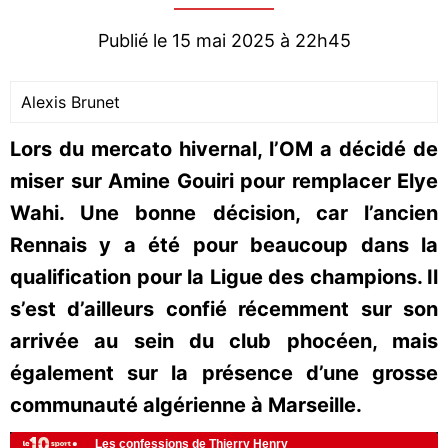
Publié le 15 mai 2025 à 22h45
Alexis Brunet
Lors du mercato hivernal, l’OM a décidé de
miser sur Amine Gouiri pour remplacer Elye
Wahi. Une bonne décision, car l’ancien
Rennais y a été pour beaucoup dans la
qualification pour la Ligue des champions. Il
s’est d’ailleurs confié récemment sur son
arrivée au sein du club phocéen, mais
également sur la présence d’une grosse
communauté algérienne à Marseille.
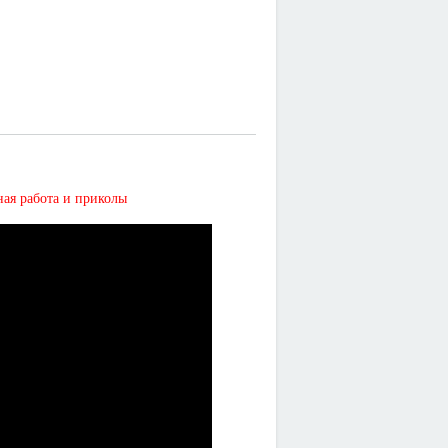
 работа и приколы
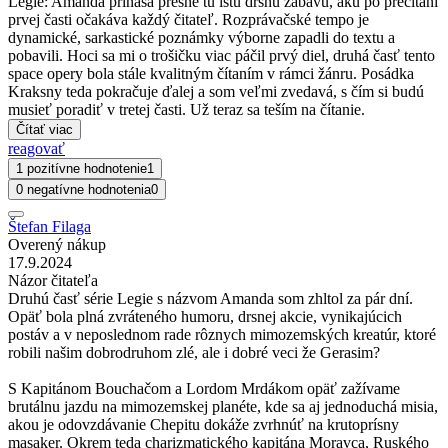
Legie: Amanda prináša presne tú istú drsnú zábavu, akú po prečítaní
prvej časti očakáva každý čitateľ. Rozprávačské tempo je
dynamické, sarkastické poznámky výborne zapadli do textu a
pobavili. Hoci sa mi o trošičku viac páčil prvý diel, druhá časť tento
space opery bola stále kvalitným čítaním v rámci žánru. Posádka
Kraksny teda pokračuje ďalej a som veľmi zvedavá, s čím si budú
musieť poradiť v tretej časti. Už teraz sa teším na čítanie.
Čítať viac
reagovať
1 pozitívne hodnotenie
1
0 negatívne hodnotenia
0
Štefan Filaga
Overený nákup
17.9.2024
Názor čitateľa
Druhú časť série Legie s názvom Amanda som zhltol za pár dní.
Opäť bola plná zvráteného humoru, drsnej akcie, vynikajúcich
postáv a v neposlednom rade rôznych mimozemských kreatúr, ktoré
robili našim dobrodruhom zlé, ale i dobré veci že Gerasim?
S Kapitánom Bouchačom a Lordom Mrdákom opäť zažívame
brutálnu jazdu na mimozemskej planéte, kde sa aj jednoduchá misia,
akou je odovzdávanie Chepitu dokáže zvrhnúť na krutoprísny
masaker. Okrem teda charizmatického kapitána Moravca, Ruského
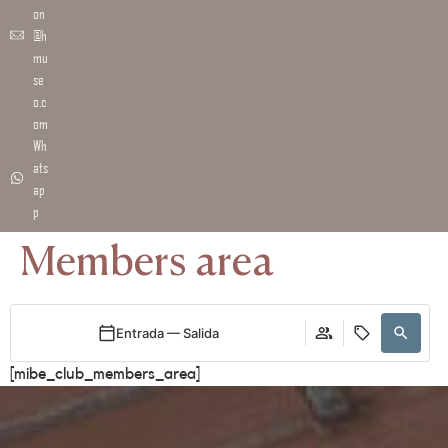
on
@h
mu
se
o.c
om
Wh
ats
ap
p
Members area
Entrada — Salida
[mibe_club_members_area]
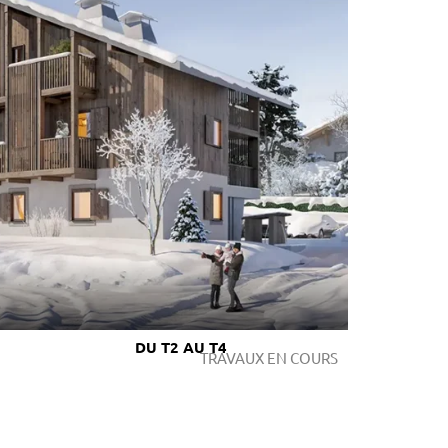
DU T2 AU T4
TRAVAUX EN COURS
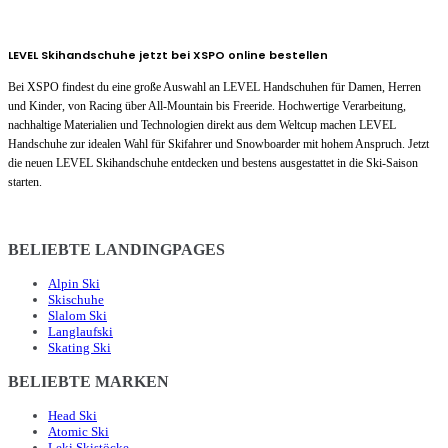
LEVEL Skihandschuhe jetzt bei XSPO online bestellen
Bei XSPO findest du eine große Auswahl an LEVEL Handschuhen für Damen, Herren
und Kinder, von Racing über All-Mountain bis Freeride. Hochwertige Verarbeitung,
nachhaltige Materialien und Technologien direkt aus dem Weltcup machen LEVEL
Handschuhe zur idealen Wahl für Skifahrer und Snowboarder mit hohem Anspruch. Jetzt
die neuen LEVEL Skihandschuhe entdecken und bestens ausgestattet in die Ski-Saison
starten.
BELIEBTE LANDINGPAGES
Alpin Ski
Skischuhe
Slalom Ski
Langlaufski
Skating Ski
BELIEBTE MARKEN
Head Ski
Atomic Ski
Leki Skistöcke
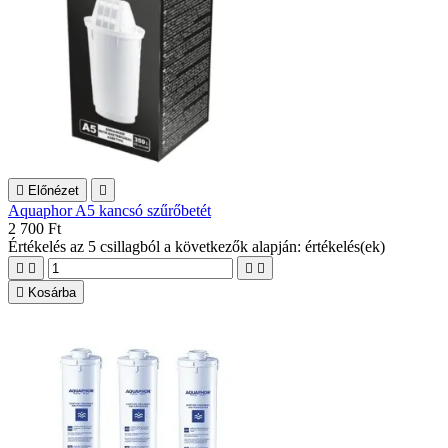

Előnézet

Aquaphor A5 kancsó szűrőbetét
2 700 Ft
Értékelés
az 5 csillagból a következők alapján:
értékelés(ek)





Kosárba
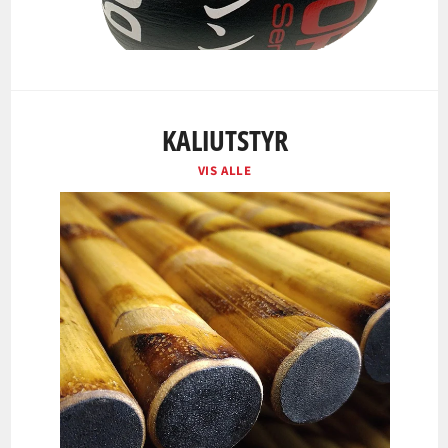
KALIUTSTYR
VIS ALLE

******************************

Task details:
Write out each entry exactly as given, omitting any picture.

Response to the task:
Publié le 15 mai 2025 à 22h45
Alexis Brunet
Lors du mercato hivernal, l’OM a décidé de
miser sur Amine Gouiri pour remplacer Elye
Wahi. Une bonne décision, car l’ancien
Rennais y a été pour beaucoup dans la
qualification pour la Ligue des champions. Il
s’est d’ailleurs confié récemment sur son
arrivée au sein du club phocéen, mais
également sur la présence d’une grosse
communauté algérienne à Marseille.
 работа и приколы
Legie: Amanda prináša presne tú istú drsnú zábavu, akú po prečítaní
prvej časti očakáva každý čitateľ. Rozprávačské tempo je
dynamické, sarkastické poznámky výborne zapadli do textu a
pobavili. Hoci sa mi o trošičku viac páčil prvý diel, druhá časť tento
space opery bola stále kvalitným čítaním v rámci žánru. Posádka
Kraksny teda pokračuje ďalej a som veľmi zvedavá, s čím si budú
musieť poradiť v tretej časti. Už teraz sa teším na čítanie.
Čítať viac
reagovať
1 pozitívne hodnotenie
1
0 negatívne hodnotenia
0
Štefan Filaga
Overený nákup
17.9.2024
Názor čitateľa
Druhú časť série Legie s názvom Amanda som zhltol za pár dní.
Opäť bola plná zvráteného humoru, drsnej akcie, vynikajúcich
postáv a v neposlednom rade rôznych mimozemských kreatúr, ktoré
robili našim dobrodruhom zlé, ale i dobré veci že Gerasim?
S Kapitánom Bouchačom a Lordom Mrdákom opäť zažívame
brutálnu jazdu na mimozemskej planéte, kde sa aj jednoduchá misia,
akou je odovzdávanie Chepitu dokáže zvrhnúť na krutoprísny
masaker. Okrem teda charizmatického kapitána Moravca, Ruského
on
@h
mu
se
o.c
om
Wh
ats
ap
p
Members area
Entrada — Salida
[mibe_club_members_area]
DU T2 AU T4
TRAVAUX EN COURS
LEVEL Skihandschuhe jetzt bei XSPO online bestellen
Bei XSPO findest du eine große Auswahl an LEVEL Handschuhen für Damen, Herren
und Kinder, von Racing über All-Mountain bis Freeride. Hochwertige Verarbeitung,
nachhaltige Materialien und Technologien direkt aus dem Weltcup machen LEVEL
Handschuhe zur idealen Wahl für Skifahrer und Snowboarder mit hohem Anspruch. Jetzt
die neuen LEVEL Skihandschuhe entdecken und bestens ausgestattet in die Ski-Saison
starten.
BELIEBTE LANDINGPAGES
Alpin Ski
Skischuhe
Slalom Ski
Langlaufski
Skating Ski
BELIEBTE MARKEN
Head Ski
Atomic Ski
Leki Skistöcke

Előnézet

Aquaphor A5 kancsó szűrőbetét
2 700 Ft
Értékelés
az 5 csillagból a következők alapján:
értékelés(ek)





Kosárba
KALIUTSTYR
VIS ALLE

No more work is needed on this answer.